**THE INPUT:**
==================================================

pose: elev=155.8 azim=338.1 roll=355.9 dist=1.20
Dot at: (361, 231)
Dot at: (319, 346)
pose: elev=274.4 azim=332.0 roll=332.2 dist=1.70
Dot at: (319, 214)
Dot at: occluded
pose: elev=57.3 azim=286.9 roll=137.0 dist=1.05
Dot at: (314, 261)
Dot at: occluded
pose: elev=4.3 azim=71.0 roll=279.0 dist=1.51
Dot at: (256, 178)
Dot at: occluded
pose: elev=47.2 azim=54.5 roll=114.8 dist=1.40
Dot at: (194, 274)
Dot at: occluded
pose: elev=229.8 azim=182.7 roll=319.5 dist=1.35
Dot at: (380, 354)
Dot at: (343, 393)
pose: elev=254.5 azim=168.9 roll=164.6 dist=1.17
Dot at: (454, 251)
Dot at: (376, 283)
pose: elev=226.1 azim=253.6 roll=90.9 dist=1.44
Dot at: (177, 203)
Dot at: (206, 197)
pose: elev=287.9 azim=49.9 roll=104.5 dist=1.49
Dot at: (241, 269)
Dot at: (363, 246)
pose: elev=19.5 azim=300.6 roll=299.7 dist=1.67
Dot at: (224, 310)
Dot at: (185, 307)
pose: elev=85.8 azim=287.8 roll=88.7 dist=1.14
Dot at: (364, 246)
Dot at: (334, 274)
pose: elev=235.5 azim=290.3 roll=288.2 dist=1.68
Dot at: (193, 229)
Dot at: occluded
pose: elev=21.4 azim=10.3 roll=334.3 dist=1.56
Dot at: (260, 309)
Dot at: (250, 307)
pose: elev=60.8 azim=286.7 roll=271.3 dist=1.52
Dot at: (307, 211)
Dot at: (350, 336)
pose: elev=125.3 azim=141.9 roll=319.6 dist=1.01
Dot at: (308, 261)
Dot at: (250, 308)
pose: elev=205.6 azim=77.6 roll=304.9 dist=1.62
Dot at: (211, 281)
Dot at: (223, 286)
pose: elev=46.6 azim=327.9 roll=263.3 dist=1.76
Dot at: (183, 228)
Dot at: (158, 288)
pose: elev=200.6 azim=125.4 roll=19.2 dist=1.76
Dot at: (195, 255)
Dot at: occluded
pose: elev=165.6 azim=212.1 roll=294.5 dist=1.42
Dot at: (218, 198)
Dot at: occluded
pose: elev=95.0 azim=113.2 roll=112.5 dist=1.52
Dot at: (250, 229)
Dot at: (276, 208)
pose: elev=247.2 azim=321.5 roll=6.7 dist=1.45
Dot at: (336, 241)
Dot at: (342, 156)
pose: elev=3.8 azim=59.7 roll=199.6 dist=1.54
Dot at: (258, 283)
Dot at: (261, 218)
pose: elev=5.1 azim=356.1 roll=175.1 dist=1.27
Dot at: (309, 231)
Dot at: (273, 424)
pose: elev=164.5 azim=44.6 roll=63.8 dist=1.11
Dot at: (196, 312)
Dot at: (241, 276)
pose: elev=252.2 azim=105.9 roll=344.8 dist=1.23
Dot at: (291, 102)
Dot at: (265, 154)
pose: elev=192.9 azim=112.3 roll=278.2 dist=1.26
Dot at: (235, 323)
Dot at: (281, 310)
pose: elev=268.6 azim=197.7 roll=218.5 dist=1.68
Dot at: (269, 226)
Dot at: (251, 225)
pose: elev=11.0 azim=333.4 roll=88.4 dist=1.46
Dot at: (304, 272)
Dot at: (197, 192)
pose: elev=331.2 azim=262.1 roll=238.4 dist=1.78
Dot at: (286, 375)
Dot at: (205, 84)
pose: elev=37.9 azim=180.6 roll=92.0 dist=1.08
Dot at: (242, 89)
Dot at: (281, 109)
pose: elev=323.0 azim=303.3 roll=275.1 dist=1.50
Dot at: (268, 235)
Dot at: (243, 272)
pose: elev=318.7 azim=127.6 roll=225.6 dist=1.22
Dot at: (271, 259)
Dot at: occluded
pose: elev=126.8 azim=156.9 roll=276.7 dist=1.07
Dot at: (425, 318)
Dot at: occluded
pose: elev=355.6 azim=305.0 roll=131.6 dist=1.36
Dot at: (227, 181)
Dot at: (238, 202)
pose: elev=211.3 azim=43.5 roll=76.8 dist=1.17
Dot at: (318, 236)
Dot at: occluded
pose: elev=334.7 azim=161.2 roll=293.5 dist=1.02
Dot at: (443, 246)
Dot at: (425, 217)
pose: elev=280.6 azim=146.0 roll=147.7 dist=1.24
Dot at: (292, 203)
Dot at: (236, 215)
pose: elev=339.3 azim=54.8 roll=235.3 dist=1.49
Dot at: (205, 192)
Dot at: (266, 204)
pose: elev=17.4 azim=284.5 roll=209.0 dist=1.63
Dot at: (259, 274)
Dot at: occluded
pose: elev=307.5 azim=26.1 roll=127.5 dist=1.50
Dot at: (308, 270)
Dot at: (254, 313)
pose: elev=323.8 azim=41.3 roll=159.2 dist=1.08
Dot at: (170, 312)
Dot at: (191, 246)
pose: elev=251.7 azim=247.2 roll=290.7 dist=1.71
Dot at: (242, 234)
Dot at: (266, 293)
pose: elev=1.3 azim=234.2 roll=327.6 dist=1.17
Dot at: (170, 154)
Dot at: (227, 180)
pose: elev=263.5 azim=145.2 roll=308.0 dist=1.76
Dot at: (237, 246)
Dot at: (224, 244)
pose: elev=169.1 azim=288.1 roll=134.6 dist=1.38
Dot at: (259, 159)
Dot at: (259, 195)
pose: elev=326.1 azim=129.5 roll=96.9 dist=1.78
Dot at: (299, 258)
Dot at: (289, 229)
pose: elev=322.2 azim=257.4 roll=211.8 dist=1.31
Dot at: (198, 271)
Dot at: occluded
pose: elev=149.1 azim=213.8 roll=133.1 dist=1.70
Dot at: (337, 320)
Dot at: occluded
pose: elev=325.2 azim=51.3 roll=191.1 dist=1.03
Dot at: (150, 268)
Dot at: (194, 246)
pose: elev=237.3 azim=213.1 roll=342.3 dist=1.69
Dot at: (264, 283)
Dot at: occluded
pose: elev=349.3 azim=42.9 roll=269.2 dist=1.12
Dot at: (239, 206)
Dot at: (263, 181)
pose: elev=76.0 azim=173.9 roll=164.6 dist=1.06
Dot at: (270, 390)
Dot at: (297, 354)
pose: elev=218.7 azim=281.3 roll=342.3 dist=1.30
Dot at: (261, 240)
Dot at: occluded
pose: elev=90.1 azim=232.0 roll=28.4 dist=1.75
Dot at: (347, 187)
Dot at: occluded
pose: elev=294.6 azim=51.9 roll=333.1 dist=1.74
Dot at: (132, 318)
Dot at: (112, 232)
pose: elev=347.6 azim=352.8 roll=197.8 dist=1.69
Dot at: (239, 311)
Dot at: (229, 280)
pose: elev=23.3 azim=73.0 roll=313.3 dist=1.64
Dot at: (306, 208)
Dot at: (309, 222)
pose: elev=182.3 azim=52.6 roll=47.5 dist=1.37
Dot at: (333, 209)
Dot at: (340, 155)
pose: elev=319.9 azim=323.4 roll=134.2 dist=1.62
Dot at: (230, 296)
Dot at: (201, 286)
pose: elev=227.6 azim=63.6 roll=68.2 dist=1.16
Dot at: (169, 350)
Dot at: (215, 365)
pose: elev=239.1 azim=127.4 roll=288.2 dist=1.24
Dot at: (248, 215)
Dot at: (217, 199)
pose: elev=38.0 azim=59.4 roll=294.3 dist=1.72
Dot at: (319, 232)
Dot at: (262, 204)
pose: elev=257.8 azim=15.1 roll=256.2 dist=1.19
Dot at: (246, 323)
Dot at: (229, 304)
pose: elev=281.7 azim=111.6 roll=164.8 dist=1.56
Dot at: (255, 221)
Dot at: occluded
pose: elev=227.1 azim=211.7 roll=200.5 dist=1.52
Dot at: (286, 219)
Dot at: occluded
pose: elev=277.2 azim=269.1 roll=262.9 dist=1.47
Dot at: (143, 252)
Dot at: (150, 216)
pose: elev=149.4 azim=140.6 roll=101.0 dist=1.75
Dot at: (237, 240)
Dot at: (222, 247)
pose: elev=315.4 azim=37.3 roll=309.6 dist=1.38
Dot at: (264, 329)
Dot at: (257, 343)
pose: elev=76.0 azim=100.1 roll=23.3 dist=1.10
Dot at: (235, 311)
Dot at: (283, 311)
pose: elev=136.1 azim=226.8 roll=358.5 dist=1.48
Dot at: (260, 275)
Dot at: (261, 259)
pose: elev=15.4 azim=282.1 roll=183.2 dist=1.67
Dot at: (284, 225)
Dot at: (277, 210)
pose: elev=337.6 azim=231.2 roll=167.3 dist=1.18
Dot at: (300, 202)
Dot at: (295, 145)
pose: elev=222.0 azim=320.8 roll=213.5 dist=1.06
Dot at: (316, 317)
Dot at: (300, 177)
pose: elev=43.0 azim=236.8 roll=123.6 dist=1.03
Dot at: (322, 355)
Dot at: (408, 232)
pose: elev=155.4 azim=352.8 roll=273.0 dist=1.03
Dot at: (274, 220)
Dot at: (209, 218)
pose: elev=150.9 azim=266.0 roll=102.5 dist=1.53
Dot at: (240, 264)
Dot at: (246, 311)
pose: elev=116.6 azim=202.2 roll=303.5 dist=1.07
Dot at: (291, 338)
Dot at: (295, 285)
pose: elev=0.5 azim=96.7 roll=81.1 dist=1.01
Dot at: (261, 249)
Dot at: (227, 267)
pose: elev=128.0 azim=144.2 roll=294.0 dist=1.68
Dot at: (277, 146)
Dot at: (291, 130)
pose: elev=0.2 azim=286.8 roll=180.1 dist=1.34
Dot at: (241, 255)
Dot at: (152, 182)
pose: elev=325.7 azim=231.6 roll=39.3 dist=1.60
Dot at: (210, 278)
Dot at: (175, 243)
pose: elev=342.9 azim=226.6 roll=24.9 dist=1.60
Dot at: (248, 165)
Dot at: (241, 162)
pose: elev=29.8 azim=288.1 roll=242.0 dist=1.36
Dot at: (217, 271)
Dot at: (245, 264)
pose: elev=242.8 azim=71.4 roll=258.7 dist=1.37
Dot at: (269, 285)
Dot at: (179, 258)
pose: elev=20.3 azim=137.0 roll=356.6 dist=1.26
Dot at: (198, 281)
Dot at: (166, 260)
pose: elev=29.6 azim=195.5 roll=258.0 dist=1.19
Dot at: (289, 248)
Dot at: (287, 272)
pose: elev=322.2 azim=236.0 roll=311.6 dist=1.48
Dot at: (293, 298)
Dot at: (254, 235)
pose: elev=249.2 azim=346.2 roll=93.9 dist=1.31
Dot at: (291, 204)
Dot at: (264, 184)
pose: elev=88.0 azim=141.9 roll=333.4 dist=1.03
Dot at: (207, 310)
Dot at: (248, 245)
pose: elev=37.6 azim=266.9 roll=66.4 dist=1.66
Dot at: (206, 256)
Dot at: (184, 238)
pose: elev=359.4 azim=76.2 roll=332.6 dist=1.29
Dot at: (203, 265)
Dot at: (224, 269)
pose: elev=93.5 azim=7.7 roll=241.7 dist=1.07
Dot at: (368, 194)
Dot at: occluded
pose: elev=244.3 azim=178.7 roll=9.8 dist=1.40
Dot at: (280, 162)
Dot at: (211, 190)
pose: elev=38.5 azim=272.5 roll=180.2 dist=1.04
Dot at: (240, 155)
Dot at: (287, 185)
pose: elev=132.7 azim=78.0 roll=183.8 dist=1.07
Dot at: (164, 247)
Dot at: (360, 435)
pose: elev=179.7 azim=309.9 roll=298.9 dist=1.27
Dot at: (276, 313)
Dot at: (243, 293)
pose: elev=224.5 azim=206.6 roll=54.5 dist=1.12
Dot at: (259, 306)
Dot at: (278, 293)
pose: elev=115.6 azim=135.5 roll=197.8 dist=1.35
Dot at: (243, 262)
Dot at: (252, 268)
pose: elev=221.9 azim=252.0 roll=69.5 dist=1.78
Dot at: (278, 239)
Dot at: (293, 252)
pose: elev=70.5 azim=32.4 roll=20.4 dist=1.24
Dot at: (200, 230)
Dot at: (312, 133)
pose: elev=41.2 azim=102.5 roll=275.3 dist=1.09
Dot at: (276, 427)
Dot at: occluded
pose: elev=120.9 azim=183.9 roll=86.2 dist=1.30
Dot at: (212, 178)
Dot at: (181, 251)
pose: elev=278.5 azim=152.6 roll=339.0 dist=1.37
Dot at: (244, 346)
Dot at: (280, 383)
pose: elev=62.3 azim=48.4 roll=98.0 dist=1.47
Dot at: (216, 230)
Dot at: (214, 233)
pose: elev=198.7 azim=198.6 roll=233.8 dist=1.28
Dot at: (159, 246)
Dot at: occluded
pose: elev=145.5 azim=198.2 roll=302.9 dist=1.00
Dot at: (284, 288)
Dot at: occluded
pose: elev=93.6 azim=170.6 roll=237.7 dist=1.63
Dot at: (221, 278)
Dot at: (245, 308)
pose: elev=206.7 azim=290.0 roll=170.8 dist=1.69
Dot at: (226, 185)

==================================================

**YOUR TASK:** Render the stretch of records from the line containing "pose: elev=46.6 azim=327.9" through the line containing "Dot at: (241, 276)" as a JSON list of strings, one string per line, with blank lines omitted.

**RESULT:**
[
  "pose: elev=46.6 azim=327.9 roll=263.3 dist=1.76",
  "Dot at: (183, 228)",
  "Dot at: (158, 288)",
  "pose: elev=200.6 azim=125.4 roll=19.2 dist=1.76",
  "Dot at: (195, 255)",
  "Dot at: occluded",
  "pose: elev=165.6 azim=212.1 roll=294.5 dist=1.42",
  "Dot at: (218, 198)",
  "Dot at: occluded",
  "pose: elev=95.0 azim=113.2 roll=112.5 dist=1.52",
  "Dot at: (250, 229)",
  "Dot at: (276, 208)",
  "pose: elev=247.2 azim=321.5 roll=6.7 dist=1.45",
  "Dot at: (336, 241)",
  "Dot at: (342, 156)",
  "pose: elev=3.8 azim=59.7 roll=199.6 dist=1.54",
  "Dot at: (258, 283)",
  "Dot at: (261, 218)",
  "pose: elev=5.1 azim=356.1 roll=175.1 dist=1.27",
  "Dot at: (309, 231)",
  "Dot at: (273, 424)",
  "pose: elev=164.5 azim=44.6 roll=63.8 dist=1.11",
  "Dot at: (196, 312)",
  "Dot at: (241, 276)"
]